Entre os anos de 1879 e 1881, o Brasil viveu um período de intensos debates políticos e sociais durante o reinado de Dom Pedro II. A abolição da escravatura começava a ganhar espaço nas discussões, enquanto o país experimentava suas primeiras iniciativas de imigração como alternativa à mão de obra escravizada, evidenciando uma tentativa de modernizar a economia.

No cenário internacional, o envio de uma missão diplomática à China destacou a busca do Império por alternativas para o suprimento de mão de obra, ao mesmo tempo que simbolizava os esforços do Brasil em consolidar sua presença no panorama global.

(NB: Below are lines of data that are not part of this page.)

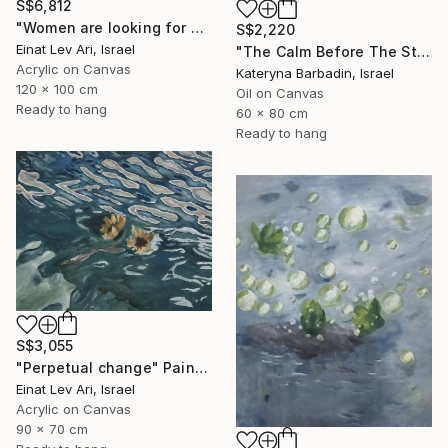
S$6,812
"Women are looking for hiding" Painting
S$2,220
Einat Lev Ari, Israel
"The Calm Before The Storm - Oil on canvas 60x80 cm" Painting
Acrylic on Canvas
Kateryna Barbadin, Israel
120 x 100 cm
Oil on Canvas
Ready to hang
60 x 80 cm
Ready to hang
S$3,055
"Perpetual change" Painting
Einat Lev Ari, Israel
Acrylic on Canvas
90 x 70 cm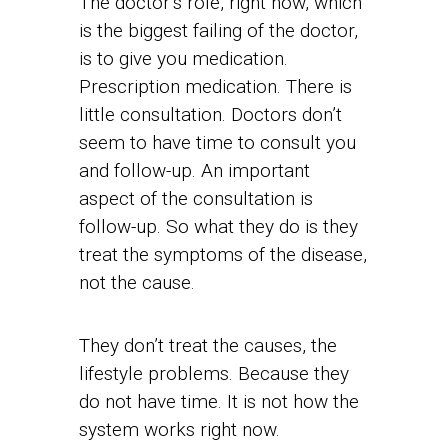
The doctor’s role, right now, which
is the biggest failing of the doctor,
is to give you medication.
Prescription medication. There is
little consultation. Doctors don’t
seem to have time to consult you
and follow-up. An important
aspect of the consultation is
follow-up. So what they do is they
treat the symptoms of the disease,
not the cause.
They don’t treat the causes, the
lifestyle problems. Because they
do not have time. It is not how the
system works right now.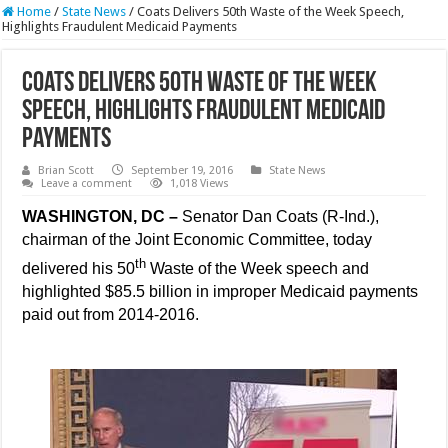
Home
/
State News
/
Coats Delivers 50th Waste of the Week Speech,
Highlights Fraudulent Medicaid Payments
Coats Delivers 50th Waste of the Week
Speech, Highlights Fraudulent Medicaid
Payments
Brian Scott
September 19, 2016
State News
Leave a comment
1,018 Views
WASHINGTON, DC –
Senator Dan Coats (R-Ind.),
chairman of the Joint Economic Committee, today
th
delivered his 50
Waste of the Week speech and
highlighted $85.5 billion in improper Medicaid payments
paid out from 2014-2016.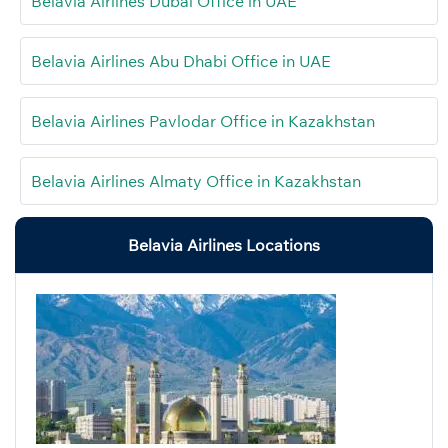
Belavia Airlines Dubai Office in UAE
Belavia Airlines Abu Dhabi Office in UAE
Belavia Airlines Pavlodar Office in Kazakhstan
Belavia Airlines Almaty Office in Kazakhstan
Belavia Airlines Locations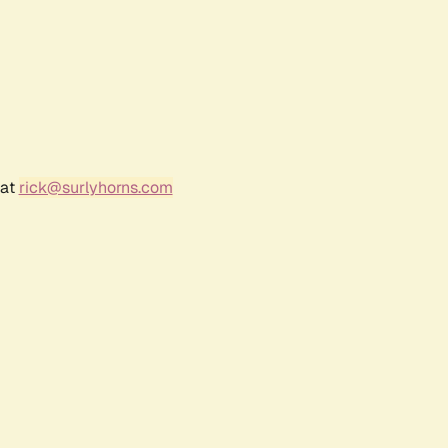
 at
rick@surlyhorns.com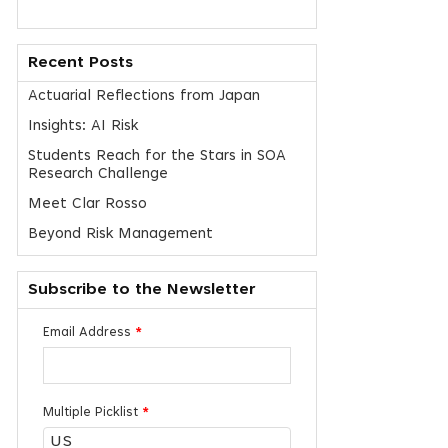
Recent Posts
Actuarial Reflections from Japan
Insights: AI Risk
Students Reach for the Stars in SOA
Research Challenge
Meet Clar Rosso
Beyond Risk Management
Subscribe to the Newsletter
Email Address
*
Multiple Picklist
*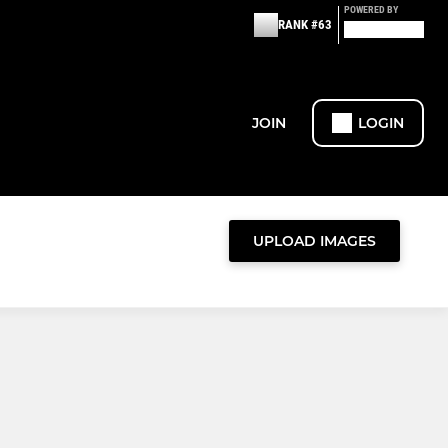
POWERED BY
RANK #63
JOIN
LOGIN
UPLOAD IMAGES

Internamente, no entanto, as contradições sociais e políticas expuseram os limites de um modelo econômico ainda profundamente atrelado à escravidão, demonstrando os desafios enfrentados pelas elites para alinhar o país aos ventos da modernidade.

Contexto Político

  • Monarquia Constitucional: O Brasil vivia sob uma monarquia constitucional parlamentarista. O poder era dividido entre o imperador, que exercia o Poder Moderador, e os poderes Legislativo e Executivo, liderados por políticos das elites agrárias.
     
  • Gabinetes instáveis: O período foi marcado por frequentes mudanças nos gabinetes ministeriais, devido às disputas entre os partidos Liberal e Conservador, que dominavam a política nacional em um revezamento conhecido como "política do café com leite".

Questão escravista

  • Escravidão em debate: A abolição da escravidão era um dos temas centrais. Em 1871, a Lei do Ventre Livre havia sido aprovada, declarando livres os filhos de mulheres escravizadas nascidos a partir daquela data, mas o sistema escravista ainda era amplamente defendido pelas elites econômicas.
     
  • Busca por alternativas: A imigração de trabalhadores europeus e asiáticos foi proposta como alternativa à mão de obra escravizada, especialmente para atender às crescentes demandas das fazendas de café. A missão diplomática brasileira à China reflete essa tentativa de diversificar a força de trabalho.

Políticas de imigração

  • Polêmica da imigração chinesa: A ideia de trazer trabalhadores chineses gerou debates acalorados. Abolicionistas, como Joaquim Nabuco e José do Patrocínio, criticavam a iniciativa por temerem que ela perpetuasse práticas de exploração laboral.
     
  • Imigrantes europeus: Paralelamente, o governo incentivava a vinda de imigrantes europeus, especialmente italianos, para trabalhar em plantações de café no Sudeste.

Modernização econômica

  • Crescimento do café: O café consolidava-se como o principal produto de exportação do Brasil, estimulando investimentos em infraestrutura, como ferrovias e portos.
     
  • Expansão das exportações: Além do café, o país também exportava açúcar, algodão e borracha, o que gerava interesse por acordos comerciais internacionais.

Relações exteriores

  • Projeção internacional: O governo imperial buscava aumentar sua presença internacional, como demonstrado pela missão diplomática à China.
     
  • Esforços diplomáticos: O Brasil começava a estabelecer tratados de comércio e navegação com outros países, buscando consolidar sua posição no cenário global.

Movimento político e social

  • Surgimento de Movimentos Abolicionistas: Associações abolicionistas começaram a se organizar nas grandes cidades, impulsionando campanhas por reformas mais amplas.
     
  • Início do Debate Republicano: Embora ainda restrito, o movimento republicano ganhava força entre intelectuais e setores da classe média urbana, questionando a viabilidade da monarquia como modelo político.